(DOCUMENT SECTION):
Effect of Dietary Copper on Intestinal Microbiota and Antimicrobial Resistance Profiles of Escherichia coli in Weaned Piglets

Yiming Zhang; Jian Zhou; Zhenglin Dong; Guanya Li; Jingjing Wang; Yikun Li; Dan Wan; Huansheng Yang; Yulong Yin

doi:10.3389/fmicb.2019.02808

Effect of Dietary Copper on Intestinal Microbiota and Antimicrobial Resistance Profiles of Escherichia coli in Weaned Piglets

Front Microbiol. 2019 Dec 17:10:2808. doi: 10.3389/fmicb.2019.02808. eCollection 2019.

Authors

Yiming Zhang^{1

2}, Jian Zhou², Zhenglin Dong^{1

2}, Guanya Li^{1

2}, Jingjing Wang², Yikun Li², Dan Wan², Huansheng Yang¹, Yulong Yin^{1

2}

Affiliations

¹ Hunan International Joint Laboratory of Animal Intestinal Ecology and Health, Laboratory of Animal Nutrition and Human Health, College of Life Sciences, Hunan Normal University, Changsha, China.
² Hunan Province Key Laboratory of Animal Nutritional Physiology and Metabolic Process, Key Laboratory of Agro-ecological Processes in Subtropical Region, National Engineering Laboratory for Pollution Control and Waste Utilization in Livestock and Poultry Production, Institute of Subtropical Agriculture, Chinese Academy of Sciences, Changsha, China.

(REQUIRED ACTION A):
In the header of the dietary copper paper, which university is named in the first affiliation?
(REQUIRED ACTION B):
Reproduce the part of the dietary copper paper's header from "² Hunan Province" to "Sciences, Changsha, China.".
(REQUIRED ACTION C):
Continue the paper on dietary copper and E. coli resistance in weaned piglets from its last line.

(Source records)
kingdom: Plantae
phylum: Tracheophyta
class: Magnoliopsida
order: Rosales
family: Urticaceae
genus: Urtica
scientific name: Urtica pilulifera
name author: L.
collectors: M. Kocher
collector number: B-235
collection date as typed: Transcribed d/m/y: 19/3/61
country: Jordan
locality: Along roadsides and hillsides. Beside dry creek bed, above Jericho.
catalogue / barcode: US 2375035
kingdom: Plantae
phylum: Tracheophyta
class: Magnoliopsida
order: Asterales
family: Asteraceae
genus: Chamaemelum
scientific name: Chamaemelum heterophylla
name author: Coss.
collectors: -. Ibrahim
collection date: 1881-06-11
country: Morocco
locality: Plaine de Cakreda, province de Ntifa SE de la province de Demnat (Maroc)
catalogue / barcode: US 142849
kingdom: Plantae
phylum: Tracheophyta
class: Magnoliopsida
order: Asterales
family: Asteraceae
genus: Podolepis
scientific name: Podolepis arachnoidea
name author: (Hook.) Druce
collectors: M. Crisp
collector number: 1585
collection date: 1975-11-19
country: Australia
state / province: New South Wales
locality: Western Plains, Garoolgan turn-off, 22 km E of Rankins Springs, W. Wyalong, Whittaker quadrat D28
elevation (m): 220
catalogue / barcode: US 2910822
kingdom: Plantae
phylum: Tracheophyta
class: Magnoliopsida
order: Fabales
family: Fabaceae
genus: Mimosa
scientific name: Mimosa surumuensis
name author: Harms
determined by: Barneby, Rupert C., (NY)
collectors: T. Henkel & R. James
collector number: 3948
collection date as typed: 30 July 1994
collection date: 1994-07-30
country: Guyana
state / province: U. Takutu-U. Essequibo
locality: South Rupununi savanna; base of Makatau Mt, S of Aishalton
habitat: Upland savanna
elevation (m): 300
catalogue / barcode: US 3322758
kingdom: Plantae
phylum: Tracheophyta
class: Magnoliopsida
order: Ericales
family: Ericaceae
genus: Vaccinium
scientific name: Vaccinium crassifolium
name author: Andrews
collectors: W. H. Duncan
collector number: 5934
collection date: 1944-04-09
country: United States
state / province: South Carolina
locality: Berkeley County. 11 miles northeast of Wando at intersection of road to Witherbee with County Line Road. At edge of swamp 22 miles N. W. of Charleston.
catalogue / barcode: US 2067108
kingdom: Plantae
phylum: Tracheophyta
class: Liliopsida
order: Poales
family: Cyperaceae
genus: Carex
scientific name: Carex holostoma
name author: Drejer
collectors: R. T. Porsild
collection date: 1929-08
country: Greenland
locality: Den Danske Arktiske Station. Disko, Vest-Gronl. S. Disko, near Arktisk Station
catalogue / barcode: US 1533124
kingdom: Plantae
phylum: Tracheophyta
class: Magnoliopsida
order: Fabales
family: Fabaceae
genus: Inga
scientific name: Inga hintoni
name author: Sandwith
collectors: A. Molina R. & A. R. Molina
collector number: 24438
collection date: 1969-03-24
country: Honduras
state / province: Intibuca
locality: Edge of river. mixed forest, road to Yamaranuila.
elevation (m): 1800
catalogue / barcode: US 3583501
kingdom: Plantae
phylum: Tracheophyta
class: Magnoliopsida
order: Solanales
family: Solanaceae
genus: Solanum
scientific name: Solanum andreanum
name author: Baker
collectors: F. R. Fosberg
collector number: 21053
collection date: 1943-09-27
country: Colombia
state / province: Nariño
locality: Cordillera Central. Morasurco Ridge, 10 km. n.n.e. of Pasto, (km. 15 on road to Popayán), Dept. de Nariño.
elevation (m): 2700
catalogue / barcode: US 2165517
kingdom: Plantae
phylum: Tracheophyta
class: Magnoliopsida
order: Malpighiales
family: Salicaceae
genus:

(EXERCISE RESULT A):
Hunan Normal University

(EXERCISE RESULT B):
² Hunan Province Key Laboratory of Animal Nutritional Physiology and Metabolic Process, Key Laboratory of Agro-ecological Processes in Subtropical Region, National Engineering Laboratory for Pollution Control and Waste Utilization in Livestock and Poultry Production, Institute of Subtropical Agriculture, Chinese Academy of Sciences, Changsha, China.

(EXERCISE RESULT C):
Abstract

Copper is an essential microelement for animals, and not only it has been used as a feed additive at pharmacological doses in swine production to improve growth performance, but it also has an effect on intestinal microbes by enhancing host bacterial resistance. However, there are few reports on the effects of pharmacological doses of copper on intestinal microorganisms and the antimicrobial resistance profiles of pathogenic bacteria, such as Escherichia coli, in pigs. Therefore, this study aimed to investigate the effects of pharmacological doses of copper on the microbial communities in the hindgut and the antimicrobial resistance profiles of E. coli in weaned piglets. Twenty-four healthy weaned piglets aged 21 ± 1 days and with an average weight of 7.27 ± 0.46 kg were randomly divided into four groups. The control group was fed a basal diet, while the treatment groups were fed a basal diet supplemented with 20, 100, or 200 mg copper/kg feed, in the form of CuSO₄. Anal swabs were collected at 0, 21, and 42 days of the trial, and E. coli was isolated. Meanwhile, the contents of the ileum and cecum from the control and 200 mg copper/kg feed groups were collected at 21 and 42 days for microbial community analysis and E. coli isolation. All isolated E. coli strains were used for antimicrobial resistance profile analysis. A pharmacological dose of copper did not significantly change the diversity, but significantly affected the composition, of microbial communities in the ileum and cecum. Moreover, it affected the microbial metabolic functions of energy metabolism, protein metabolism, and amino acid biosynthesis. Specifically, copper treatment increased the richness of E. coli in the hindgut and the rates of E. coli resistance to chloramphenicol and ciprofloxacin. Moreover, the rate of E. coli resistance to multiple drugs increased in the ileum of pigs fed a pharmacological dose of copper. Thus, a pharmacological dose of copper affected the composition of the microbial community, increased the antimicrobial resistance rates of intestinal E. coli, and was most likely harmful to the health of piglets at the early stage after weaning.

Keywords: Escherichia coli; antimicrobial resistance; copper; microbial community; piglet.